The diagnostic work-up is based on a physical and clinical-neurological examination with examination of skin sensitivity, reflexes and muscle strength. They can be supplemented with a pain drawing, pain questionnaires and other special tests. In addition, imaging methods (e.g. computed tomography, magnetic resonance tomography or electroneurography) are often used.

How is nerve pain treated?

Treating nerve pain - unless surgery to relieve the affected nerve is possible - is often difficult. Complete freedom from pain can only rarely be achieved.
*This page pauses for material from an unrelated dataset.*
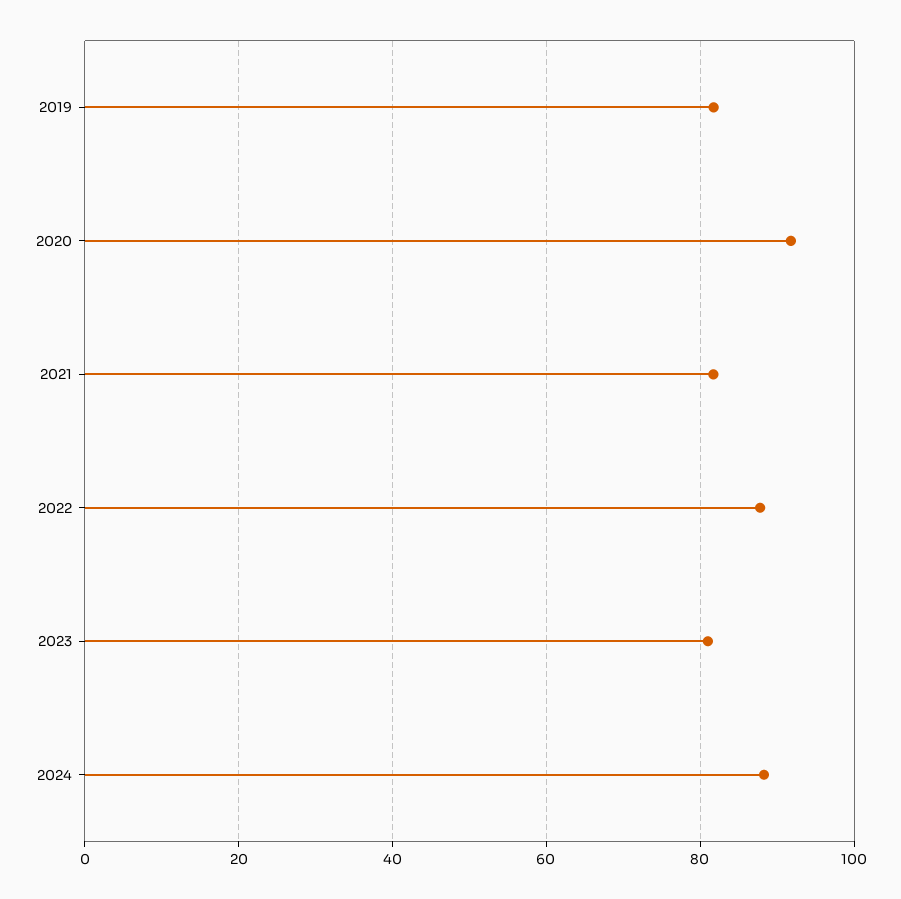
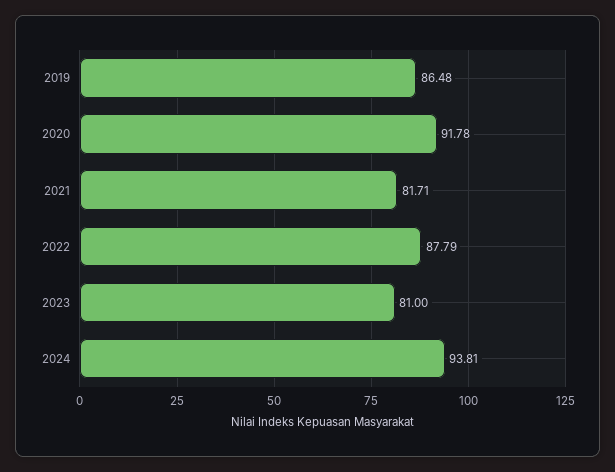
2019: 82 -> 86.48
2024: 88 -> 93.81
A realistic goal is to relieve pain by more than 30 to 50 percent, improve sleep and quality of life and maintain the ability to work. Different active principles, if necessary also combined, are used.

Medicinal pain therapy is intended to alleviate the symptoms until the damaged nerves have at least largely renewed (regenerated). The following are used:

  • Preparations for oral or injection (oral or systemic therapy): especially opioids, anti-epileptics (eg gabapentin, pregabalin) and antidepressants (eg amitriptyline).
  • Creams or medicated plasters (topical or local therapy): especially lidocaine, capsaicin.

Non-steroidal anti-inflammatory drugs (NSAIDs), however, have no effect on nerve pain.

Invasive procedures such as nerve blocks, infiltrations or electrical nerve stimulation can be used in addition to or in acute therapy to bridge the time until the above-mentioned drugs take effect.

Physical measures, occupational therapy and psychotherapy can be useful depending on the severity of the symptoms.

Note A certain amount of patience is required in the treatment of neuropathic pain. It can take a while to find the right drug or drug combination.